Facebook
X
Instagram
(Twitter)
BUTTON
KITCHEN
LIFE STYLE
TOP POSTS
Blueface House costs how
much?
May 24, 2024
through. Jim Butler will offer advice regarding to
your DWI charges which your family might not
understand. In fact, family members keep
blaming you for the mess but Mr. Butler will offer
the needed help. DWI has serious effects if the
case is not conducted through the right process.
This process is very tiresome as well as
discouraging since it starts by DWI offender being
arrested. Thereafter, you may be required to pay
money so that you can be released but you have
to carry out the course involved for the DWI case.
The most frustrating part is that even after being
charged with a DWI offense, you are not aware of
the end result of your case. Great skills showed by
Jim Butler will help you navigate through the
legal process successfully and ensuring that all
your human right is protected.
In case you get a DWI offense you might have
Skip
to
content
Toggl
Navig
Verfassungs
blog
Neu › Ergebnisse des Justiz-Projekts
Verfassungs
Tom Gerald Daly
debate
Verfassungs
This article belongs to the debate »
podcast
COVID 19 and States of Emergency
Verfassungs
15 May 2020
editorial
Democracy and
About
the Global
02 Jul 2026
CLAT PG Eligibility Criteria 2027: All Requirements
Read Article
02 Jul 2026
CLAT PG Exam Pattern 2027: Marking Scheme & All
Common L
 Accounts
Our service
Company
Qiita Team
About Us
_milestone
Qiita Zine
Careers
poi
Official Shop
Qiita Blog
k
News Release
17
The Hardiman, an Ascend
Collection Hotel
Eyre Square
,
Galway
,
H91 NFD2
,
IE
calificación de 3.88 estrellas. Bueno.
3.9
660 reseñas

• • • • • • •

▶ _WHAT YOU NEED TO DO_
Copy the data exactly. Leave nothing out.

▶ _SOLUTION TO THE EXERCISE_
Facebook
X
Instagram
(Twitter)
BUTTON
KITCHEN
LIFE STYLE
TOP POSTS
Blueface House costs how
much?
May 24, 2024
through. Jim Butler will offer advice regarding to
your DWI charges which your family might not
understand. In fact, family members keep
blaming you for the mess but Mr. Butler will offer
the needed help. DWI has serious effects if the
case is not conducted through the right process.
This process is very tiresome as well as
discouraging since it starts by DWI offender being
arrested. Thereafter, you may be required to pay
money so that you can be released but you have
to carry out the course involved for the DWI case.
The most frustrating part is that even after being
charged with a DWI offense, you are not aware of
the end result of your case. Great skills showed by
Jim Butler will help you navigate through the
legal process successfully and ensuring that all
your human right is protected.
In case you get a DWI offense you might have
Skip
to
content
Toggl
Navig
Verfassungs
blog
Neu › Ergebnisse des Justiz-Projekts
Verfassungs
Tom Gerald Daly
debate
Verfassungs
This article belongs to the debate »
podcast
COVID 19 and States of Emergency
Verfassungs
15 May 2020
editorial
Democracy and
About
the Global
02 Jul 2026
CLAT PG Eligibility Criteria 2027: All Requirements
Read Article
02 Jul 2026
CLAT PG Exam Pattern 2027: Marking Scheme & All
Common L
 Accounts
Our service
Company
Qiita Team
About Us
_milestone
Qiita Zine
Careers
poi
Official Shop
Qiita Blog
k
News Release
17
The Hardiman, an Ascend
Collection Hotel
Eyre Square
,
Galway
,
H91 NFD2
,
IE
calificación de 3.88 estrellas. Bueno.
3.9
660 reseñas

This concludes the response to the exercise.